The experimental results in Table 2 confirm this hypothesis. Employing reconstruction loss resulted in better image quality (FID) in both data sets compared to relying solely on adversarial loss. However, on the other hand, diversity (Recall) was reduced. In contrast, the adoption of Weighted Learning resulted in improvements in both image quality and diversity.

Experiment

Data Sets and Evaluation Indicators

To test the effectiveness of LDDGAN,experiments were conducted on thelow-resolution Cifar10(32x32size)and the high-resolution Celeba-HQ and LSUN(256x256 size)data sets. The evaluation metrics used were inference time, Fréchet Inception Distance (FID) for image quality, and Recall for diversity. For inference time, the process of generating a batch of 100 images was run for 300 trials, and the average time was measured.

Comparison with Previous Studies

The results in Tables 3, 4, and 5 show that LDDGAN further improves on the weaknesses of the diffusion model, achieving state-of-the-art execution speed among diffusion models while maintaining high image quality and diversity.

There are other diffusion models that achieve better FID than LDDGAN, such as SDE Score and DDPM. However, LDDGAN achieves sampling speeds 5000 times faster than Score SDE and 1000 times faster than DDPM, demonstrating its overwhelming superiority in terms of speed.

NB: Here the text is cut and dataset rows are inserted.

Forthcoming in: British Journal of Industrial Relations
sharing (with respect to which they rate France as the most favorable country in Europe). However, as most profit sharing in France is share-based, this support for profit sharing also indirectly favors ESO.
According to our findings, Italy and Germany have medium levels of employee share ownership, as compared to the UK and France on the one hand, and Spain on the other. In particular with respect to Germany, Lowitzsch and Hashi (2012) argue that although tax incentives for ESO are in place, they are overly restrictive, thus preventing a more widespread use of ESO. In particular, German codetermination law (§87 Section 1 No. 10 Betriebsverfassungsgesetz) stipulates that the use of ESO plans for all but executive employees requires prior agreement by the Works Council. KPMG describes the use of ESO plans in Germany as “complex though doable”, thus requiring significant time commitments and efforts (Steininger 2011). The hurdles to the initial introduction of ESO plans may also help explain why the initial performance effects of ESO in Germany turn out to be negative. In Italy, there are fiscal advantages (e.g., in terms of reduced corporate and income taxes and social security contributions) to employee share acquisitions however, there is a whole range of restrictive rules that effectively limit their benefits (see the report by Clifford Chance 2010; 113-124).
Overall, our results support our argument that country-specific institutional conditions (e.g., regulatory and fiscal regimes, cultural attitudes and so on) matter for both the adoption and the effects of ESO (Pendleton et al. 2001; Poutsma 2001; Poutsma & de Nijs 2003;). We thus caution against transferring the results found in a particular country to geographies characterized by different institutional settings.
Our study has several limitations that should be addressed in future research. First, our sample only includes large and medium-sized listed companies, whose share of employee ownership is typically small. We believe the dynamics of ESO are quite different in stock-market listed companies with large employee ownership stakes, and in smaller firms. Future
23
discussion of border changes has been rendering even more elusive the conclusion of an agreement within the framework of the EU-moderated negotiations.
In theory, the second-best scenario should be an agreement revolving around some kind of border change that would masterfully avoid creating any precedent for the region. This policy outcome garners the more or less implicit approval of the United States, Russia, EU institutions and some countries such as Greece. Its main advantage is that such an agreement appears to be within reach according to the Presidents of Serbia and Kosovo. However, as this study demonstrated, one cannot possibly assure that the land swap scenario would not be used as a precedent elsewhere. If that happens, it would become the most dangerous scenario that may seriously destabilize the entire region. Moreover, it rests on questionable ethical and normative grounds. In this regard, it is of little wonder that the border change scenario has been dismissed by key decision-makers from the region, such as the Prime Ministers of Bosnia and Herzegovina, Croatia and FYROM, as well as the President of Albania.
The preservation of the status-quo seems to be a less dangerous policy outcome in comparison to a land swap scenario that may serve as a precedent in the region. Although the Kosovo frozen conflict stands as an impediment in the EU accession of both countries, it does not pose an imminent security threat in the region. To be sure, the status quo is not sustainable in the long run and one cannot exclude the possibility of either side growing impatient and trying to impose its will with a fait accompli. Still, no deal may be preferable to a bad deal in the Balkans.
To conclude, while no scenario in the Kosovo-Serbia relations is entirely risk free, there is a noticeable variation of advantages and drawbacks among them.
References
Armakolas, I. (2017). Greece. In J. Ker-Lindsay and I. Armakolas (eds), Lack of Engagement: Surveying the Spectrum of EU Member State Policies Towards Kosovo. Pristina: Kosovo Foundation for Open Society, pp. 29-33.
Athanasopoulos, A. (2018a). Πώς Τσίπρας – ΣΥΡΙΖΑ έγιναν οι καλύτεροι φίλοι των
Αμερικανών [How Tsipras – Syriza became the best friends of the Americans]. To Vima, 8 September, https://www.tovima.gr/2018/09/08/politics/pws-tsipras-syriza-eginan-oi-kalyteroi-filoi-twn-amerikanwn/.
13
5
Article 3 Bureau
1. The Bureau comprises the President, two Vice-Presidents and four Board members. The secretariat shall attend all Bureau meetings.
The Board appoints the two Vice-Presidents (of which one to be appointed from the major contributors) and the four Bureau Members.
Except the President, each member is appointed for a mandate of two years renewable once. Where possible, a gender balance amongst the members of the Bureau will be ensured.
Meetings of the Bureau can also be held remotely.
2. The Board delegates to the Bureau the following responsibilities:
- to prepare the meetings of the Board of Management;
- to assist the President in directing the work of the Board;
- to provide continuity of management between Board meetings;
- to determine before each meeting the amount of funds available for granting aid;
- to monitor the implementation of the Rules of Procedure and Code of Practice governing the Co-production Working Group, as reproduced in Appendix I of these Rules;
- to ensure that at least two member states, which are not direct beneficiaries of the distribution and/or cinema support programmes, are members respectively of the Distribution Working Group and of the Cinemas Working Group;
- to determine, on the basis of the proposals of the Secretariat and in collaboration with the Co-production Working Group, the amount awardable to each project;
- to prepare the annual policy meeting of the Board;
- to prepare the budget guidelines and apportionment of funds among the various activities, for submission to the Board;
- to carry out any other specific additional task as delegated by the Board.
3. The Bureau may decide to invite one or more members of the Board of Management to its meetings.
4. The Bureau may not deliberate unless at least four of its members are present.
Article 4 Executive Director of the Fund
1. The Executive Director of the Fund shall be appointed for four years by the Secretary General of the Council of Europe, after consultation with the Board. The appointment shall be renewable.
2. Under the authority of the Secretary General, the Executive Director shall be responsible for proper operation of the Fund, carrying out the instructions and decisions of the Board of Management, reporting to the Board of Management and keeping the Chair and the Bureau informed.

Particularly noteworthy are the comparison results with the previous studies DDGAN and WDDGAN. The proposed method outperforms these methods in all evaluation metrics.

Furthermore, when compared to StyleGAN, which is considered the SOTA of GANs, LDDGAN was found to significantly outperform in terms of diversity while achieving comparable image quality and inference speed.

Figure 3 is a qualitative and comparison; LDDGAN clearly achieves better sample quality; on the CelebA-HQ dataset, both DDGAN and WDDGAN struggle to produce clear, complete human faces, often producing distorted features. Similarly, on the LSUN Church dataset, these models have difficulty accurately depicting the linear and horizontal details of buildings. In contrast, LDDGAN consistently produces realistic and crisp images.

Summary

This article introduced a new diffusion model, LDDGAN, which leverages adversarial learning of GANs in a low-dimensional latent space to maintain high image quality and diversity while being the fastest of all diffusion models.

Notably, the results of the comparison with StyleGAN, which is considered the highest level of GAN (SOTA), confirmed that LDDGAN achieves the same image quality and inference speed as StyleGAN, while significantly outperforming it in terms of diversity.

On the other hand, there is a possible disadvantage in that AutoEncoder may be a limitation to the overall performance of the model. Looking ahead, it is expected that improvements to AutoEncoder and investigation of generator structures specific to latent space will further improve the effectiveness of LDDGAN.